### Input records
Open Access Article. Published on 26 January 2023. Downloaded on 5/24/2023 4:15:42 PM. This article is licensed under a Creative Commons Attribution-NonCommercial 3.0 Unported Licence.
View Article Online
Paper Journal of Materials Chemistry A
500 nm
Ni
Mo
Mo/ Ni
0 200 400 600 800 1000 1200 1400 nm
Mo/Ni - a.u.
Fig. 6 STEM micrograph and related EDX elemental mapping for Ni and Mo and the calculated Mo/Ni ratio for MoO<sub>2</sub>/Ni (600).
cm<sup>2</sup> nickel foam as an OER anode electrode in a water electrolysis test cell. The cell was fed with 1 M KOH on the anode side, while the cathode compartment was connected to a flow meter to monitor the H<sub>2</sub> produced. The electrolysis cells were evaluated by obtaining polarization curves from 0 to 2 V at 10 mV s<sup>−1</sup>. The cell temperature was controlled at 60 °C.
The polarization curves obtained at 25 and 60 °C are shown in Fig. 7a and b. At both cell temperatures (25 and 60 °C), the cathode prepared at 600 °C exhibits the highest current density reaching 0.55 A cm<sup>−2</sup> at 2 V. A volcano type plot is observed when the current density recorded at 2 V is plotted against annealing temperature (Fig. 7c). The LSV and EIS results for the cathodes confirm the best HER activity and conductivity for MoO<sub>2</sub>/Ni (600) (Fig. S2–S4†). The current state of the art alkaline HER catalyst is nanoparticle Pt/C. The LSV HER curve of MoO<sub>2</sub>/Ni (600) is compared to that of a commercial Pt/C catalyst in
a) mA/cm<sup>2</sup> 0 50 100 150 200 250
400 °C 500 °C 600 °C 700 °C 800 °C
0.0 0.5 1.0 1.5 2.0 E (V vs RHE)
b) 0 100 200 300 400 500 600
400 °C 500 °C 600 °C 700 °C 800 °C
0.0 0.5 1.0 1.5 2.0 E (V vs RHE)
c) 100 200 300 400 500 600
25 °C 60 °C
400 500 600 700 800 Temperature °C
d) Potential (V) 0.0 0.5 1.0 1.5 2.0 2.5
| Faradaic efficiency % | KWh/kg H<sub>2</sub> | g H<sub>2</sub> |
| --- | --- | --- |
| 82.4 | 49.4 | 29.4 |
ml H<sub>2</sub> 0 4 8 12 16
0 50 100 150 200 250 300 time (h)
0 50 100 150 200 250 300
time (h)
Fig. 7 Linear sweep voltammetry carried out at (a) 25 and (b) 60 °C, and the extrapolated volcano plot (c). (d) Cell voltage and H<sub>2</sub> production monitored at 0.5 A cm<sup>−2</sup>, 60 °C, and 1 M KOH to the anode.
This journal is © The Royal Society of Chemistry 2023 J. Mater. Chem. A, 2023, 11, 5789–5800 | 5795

### Exercise directions
Please write out the material word for word from its first line through the line holding "cm<sup>2</sup> nickel foam", including both, and no line past it.

### Solution
Open Access Article. Published on 26 January 2023. Downloaded on 5/24/2023 4:15:42 PM. This article is licensed under a Creative Commons Attribution-NonCommercial 3.0 Unported Licence.
View Article Online
Paper Journal of Materials Chemistry A
500 nm
Ni
Mo
Mo/ Ni
0 200 400 600 800 1000 1200 1400 nm
Mo/Ni - a.u.
Fig. 6 STEM micrograph and related EDX elemental mapping for Ni and Mo and the calculated Mo/Ni ratio for MoO<sub>2</sub>/Ni (600).
cm<sup>2</sup> nickel foam as an OER anode electrode in a water electrolysis test cell. The cell was fed with 1 M KOH on the anode side, while the cathode compartment was connected to a flow meter to monitor the H<sub>2</sub> produced. The electrolysis cells were evaluated by obtaining polarization curves from 0 to 2 V at 10 mV s<sup>−1</sup>. The cell temperature was controlled at 60 °C.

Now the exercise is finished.